Gather every line in the records below that contains the string "截止日期", and copy each such line out. Case counts when matching.
================================
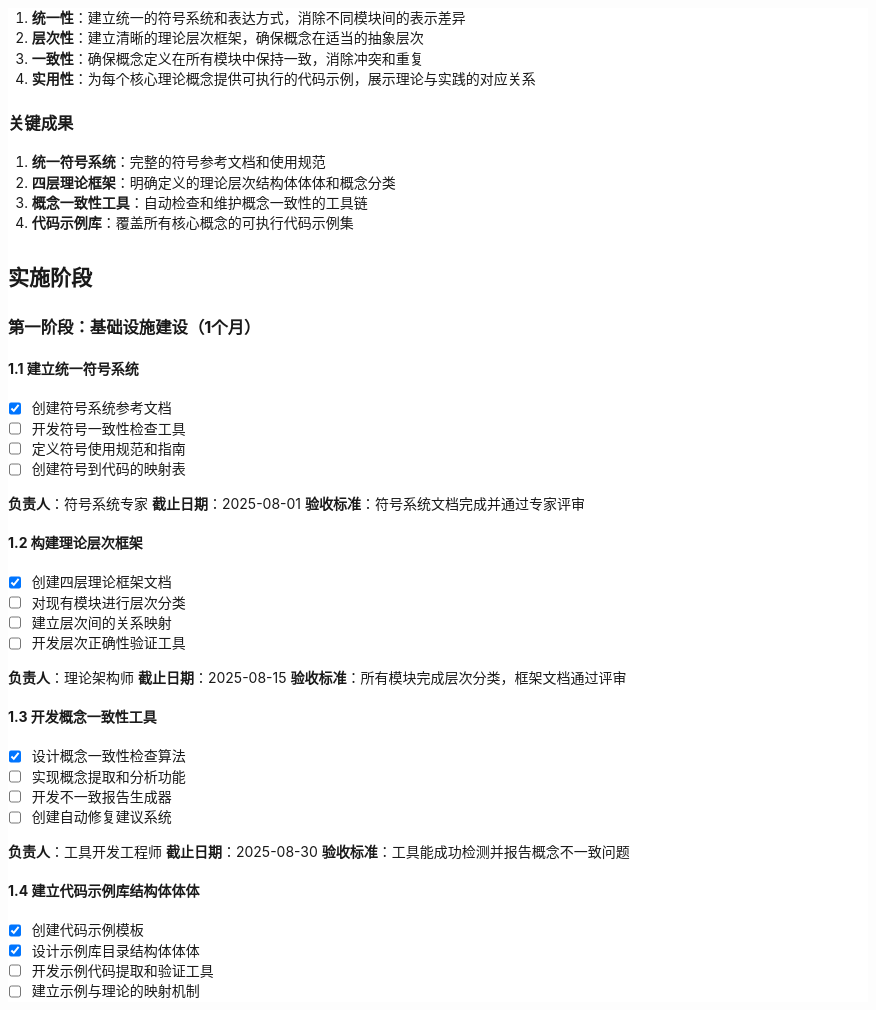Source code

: 1. **统一性**：建立统一的符号系统和表达方式，消除不同模块间的表示差异
2. **层次性**：建立清晰的理论层次框架，确保概念在适当的抽象层次
3. **一致性**：确保概念定义在所有模块中保持一致，消除冲突和重复
4. **实用性**：为每个核心理论概念提供可执行的代码示例，展示理论与实践的对应关系

### 关键成果

1. **统一符号系统**：完整的符号参考文档和使用规范
2. **四层理论框架**：明确定义的理论层次结构体体体和概念分类
3. **概念一致性工具**：自动检查和维护概念一致性的工具链
4. **代码示例库**：覆盖所有核心概念的可执行代码示例集

## 实施阶段

### 第一阶段：基础设施建设（1个月）

#### 1.1 建立统一符号系统

- [x] 创建符号系统参考文档
- [ ] 开发符号一致性检查工具
- [ ] 定义符号使用规范和指南
- [ ] 创建符号到代码的映射表

**负责人**：符号系统专家
**截止日期**：2025-08-01
**验收标准**：符号系统文档完成并通过专家评审

#### 1.2 构建理论层次框架

- [x] 创建四层理论框架文档
- [ ] 对现有模块进行层次分类
- [ ] 建立层次间的关系映射
- [ ] 开发层次正确性验证工具

**负责人**：理论架构师
**截止日期**：2025-08-15
**验收标准**：所有模块完成层次分类，框架文档通过评审

#### 1.3 开发概念一致性工具

- [x] 设计概念一致性检查算法
- [ ] 实现概念提取和分析功能
- [ ] 开发不一致报告生成器
- [ ] 创建自动修复建议系统

**负责人**：工具开发工程师
**截止日期**：2025-08-30
**验收标准**：工具能成功检测并报告概念不一致问题

#### 1.4 建立代码示例库结构体体体

- [x] 创建代码示例模板
- [x] 设计示例库目录结构体体体
- [ ] 开发示例代码提取和验证工具
- [ ] 建立示例与理论的映射机制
================================
Answer area.
**截止日期**：2025-08-01
**截止日期**：2025-08-15
**截止日期**：2025-08-30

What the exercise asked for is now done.